Aufgrund der Funktionsvielfalt und seiner Leistung – es misst bis zu 50.000 Signalformen pro Sekunde und verfügt über einen 10-Bit-A/D-Wandler – eignet sich das tragbare Oszilloskop ebenso für den Laboreinsatz.

Den jeweiligen Mess­anforderungen angepasst

Anwender können den Scope Rider von R&S in potenziell gefährlicher Einsatzumgebung über WLAN direkt aus dem Webbrowser bedienen.

© Rohde & Schwarz

Der Scope Rider ist sowohl als 2-Kanal- als auch 4-Kanal-Gerät, in fünf Bandbreitenvarianten von 60 bis 500 MHz erhältlich. Alle Geräte lassen sich ferner als Mixed-Signal-Oszilloskope mit zusätzlichen digitalen Eingängen konfigurieren. Zusatzoptionen kann der Anwender einfach per Keycode aktivieren.
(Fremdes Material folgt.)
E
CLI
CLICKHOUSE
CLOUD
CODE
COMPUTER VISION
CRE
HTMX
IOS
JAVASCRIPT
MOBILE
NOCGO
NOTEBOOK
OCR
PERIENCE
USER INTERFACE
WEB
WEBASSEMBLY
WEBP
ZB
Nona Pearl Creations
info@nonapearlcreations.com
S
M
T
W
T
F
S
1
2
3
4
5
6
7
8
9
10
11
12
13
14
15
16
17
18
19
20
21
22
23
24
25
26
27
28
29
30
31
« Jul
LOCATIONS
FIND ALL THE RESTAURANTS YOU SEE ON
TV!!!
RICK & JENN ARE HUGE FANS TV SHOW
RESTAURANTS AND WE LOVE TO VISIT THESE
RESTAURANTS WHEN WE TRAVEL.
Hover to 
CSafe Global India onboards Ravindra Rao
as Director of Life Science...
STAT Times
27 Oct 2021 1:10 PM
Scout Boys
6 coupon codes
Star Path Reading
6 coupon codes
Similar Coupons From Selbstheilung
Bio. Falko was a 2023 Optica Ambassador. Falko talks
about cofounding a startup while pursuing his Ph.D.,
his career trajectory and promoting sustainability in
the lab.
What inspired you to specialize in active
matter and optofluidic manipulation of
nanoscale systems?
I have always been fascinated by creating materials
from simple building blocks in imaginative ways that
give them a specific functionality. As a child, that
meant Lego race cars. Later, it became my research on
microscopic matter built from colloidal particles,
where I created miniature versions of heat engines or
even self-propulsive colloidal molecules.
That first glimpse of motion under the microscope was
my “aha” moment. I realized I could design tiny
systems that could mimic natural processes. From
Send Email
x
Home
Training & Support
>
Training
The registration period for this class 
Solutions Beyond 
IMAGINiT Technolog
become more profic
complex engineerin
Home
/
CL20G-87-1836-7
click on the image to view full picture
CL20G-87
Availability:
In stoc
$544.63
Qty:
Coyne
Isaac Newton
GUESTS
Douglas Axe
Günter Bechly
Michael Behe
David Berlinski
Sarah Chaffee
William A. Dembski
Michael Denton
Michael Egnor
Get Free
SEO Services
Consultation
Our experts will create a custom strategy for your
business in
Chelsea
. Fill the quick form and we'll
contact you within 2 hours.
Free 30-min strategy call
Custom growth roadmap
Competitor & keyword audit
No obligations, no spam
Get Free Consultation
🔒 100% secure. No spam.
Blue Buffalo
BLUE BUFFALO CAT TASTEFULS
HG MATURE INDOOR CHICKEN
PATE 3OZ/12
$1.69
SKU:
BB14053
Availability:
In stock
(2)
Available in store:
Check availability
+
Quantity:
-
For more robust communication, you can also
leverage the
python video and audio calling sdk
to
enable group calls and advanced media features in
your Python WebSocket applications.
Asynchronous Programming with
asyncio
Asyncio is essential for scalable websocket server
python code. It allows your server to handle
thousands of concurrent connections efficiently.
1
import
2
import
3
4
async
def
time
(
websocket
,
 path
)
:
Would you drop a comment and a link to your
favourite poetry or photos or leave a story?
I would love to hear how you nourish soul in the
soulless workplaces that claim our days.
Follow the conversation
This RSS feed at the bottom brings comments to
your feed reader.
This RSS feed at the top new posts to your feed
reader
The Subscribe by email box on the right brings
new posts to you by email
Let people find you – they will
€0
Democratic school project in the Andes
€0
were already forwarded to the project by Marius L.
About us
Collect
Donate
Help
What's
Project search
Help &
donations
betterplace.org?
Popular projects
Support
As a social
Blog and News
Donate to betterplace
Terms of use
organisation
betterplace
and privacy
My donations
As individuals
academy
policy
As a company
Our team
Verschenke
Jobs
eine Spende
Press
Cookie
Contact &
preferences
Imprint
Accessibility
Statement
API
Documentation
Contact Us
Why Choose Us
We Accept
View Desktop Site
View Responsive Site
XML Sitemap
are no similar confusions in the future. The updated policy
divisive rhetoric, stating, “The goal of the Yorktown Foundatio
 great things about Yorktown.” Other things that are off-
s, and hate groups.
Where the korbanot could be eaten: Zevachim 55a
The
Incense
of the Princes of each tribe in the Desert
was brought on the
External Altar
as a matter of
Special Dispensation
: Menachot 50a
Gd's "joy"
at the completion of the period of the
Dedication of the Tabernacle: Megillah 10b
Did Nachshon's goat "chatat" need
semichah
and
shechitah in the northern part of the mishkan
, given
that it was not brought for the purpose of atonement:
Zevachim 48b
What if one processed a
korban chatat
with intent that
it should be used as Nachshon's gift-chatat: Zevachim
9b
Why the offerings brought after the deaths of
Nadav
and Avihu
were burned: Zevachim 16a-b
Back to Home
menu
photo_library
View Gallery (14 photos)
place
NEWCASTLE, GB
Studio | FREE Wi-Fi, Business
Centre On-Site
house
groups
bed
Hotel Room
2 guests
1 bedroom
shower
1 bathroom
So erhält jeder ­Anwender ein auf seine Bedürfnisse ­zugeschnittenes Messgerät: ein Labormessgerät mit intuitivem Bedienkonzept, ausgelegt für den Einsatz in rauen Umgebungen.

Damit bietet der Scope Rider mehr als andere Handhelds im Markt, kostet aber nicht mehr als ­handelsübliche Handheld-Oszilloskope mit isolierten Eingängen.

Autor:
Dr. Markus Herdin ist Produktmanager für Oszilloskope bei Rohde & Schwarz in München.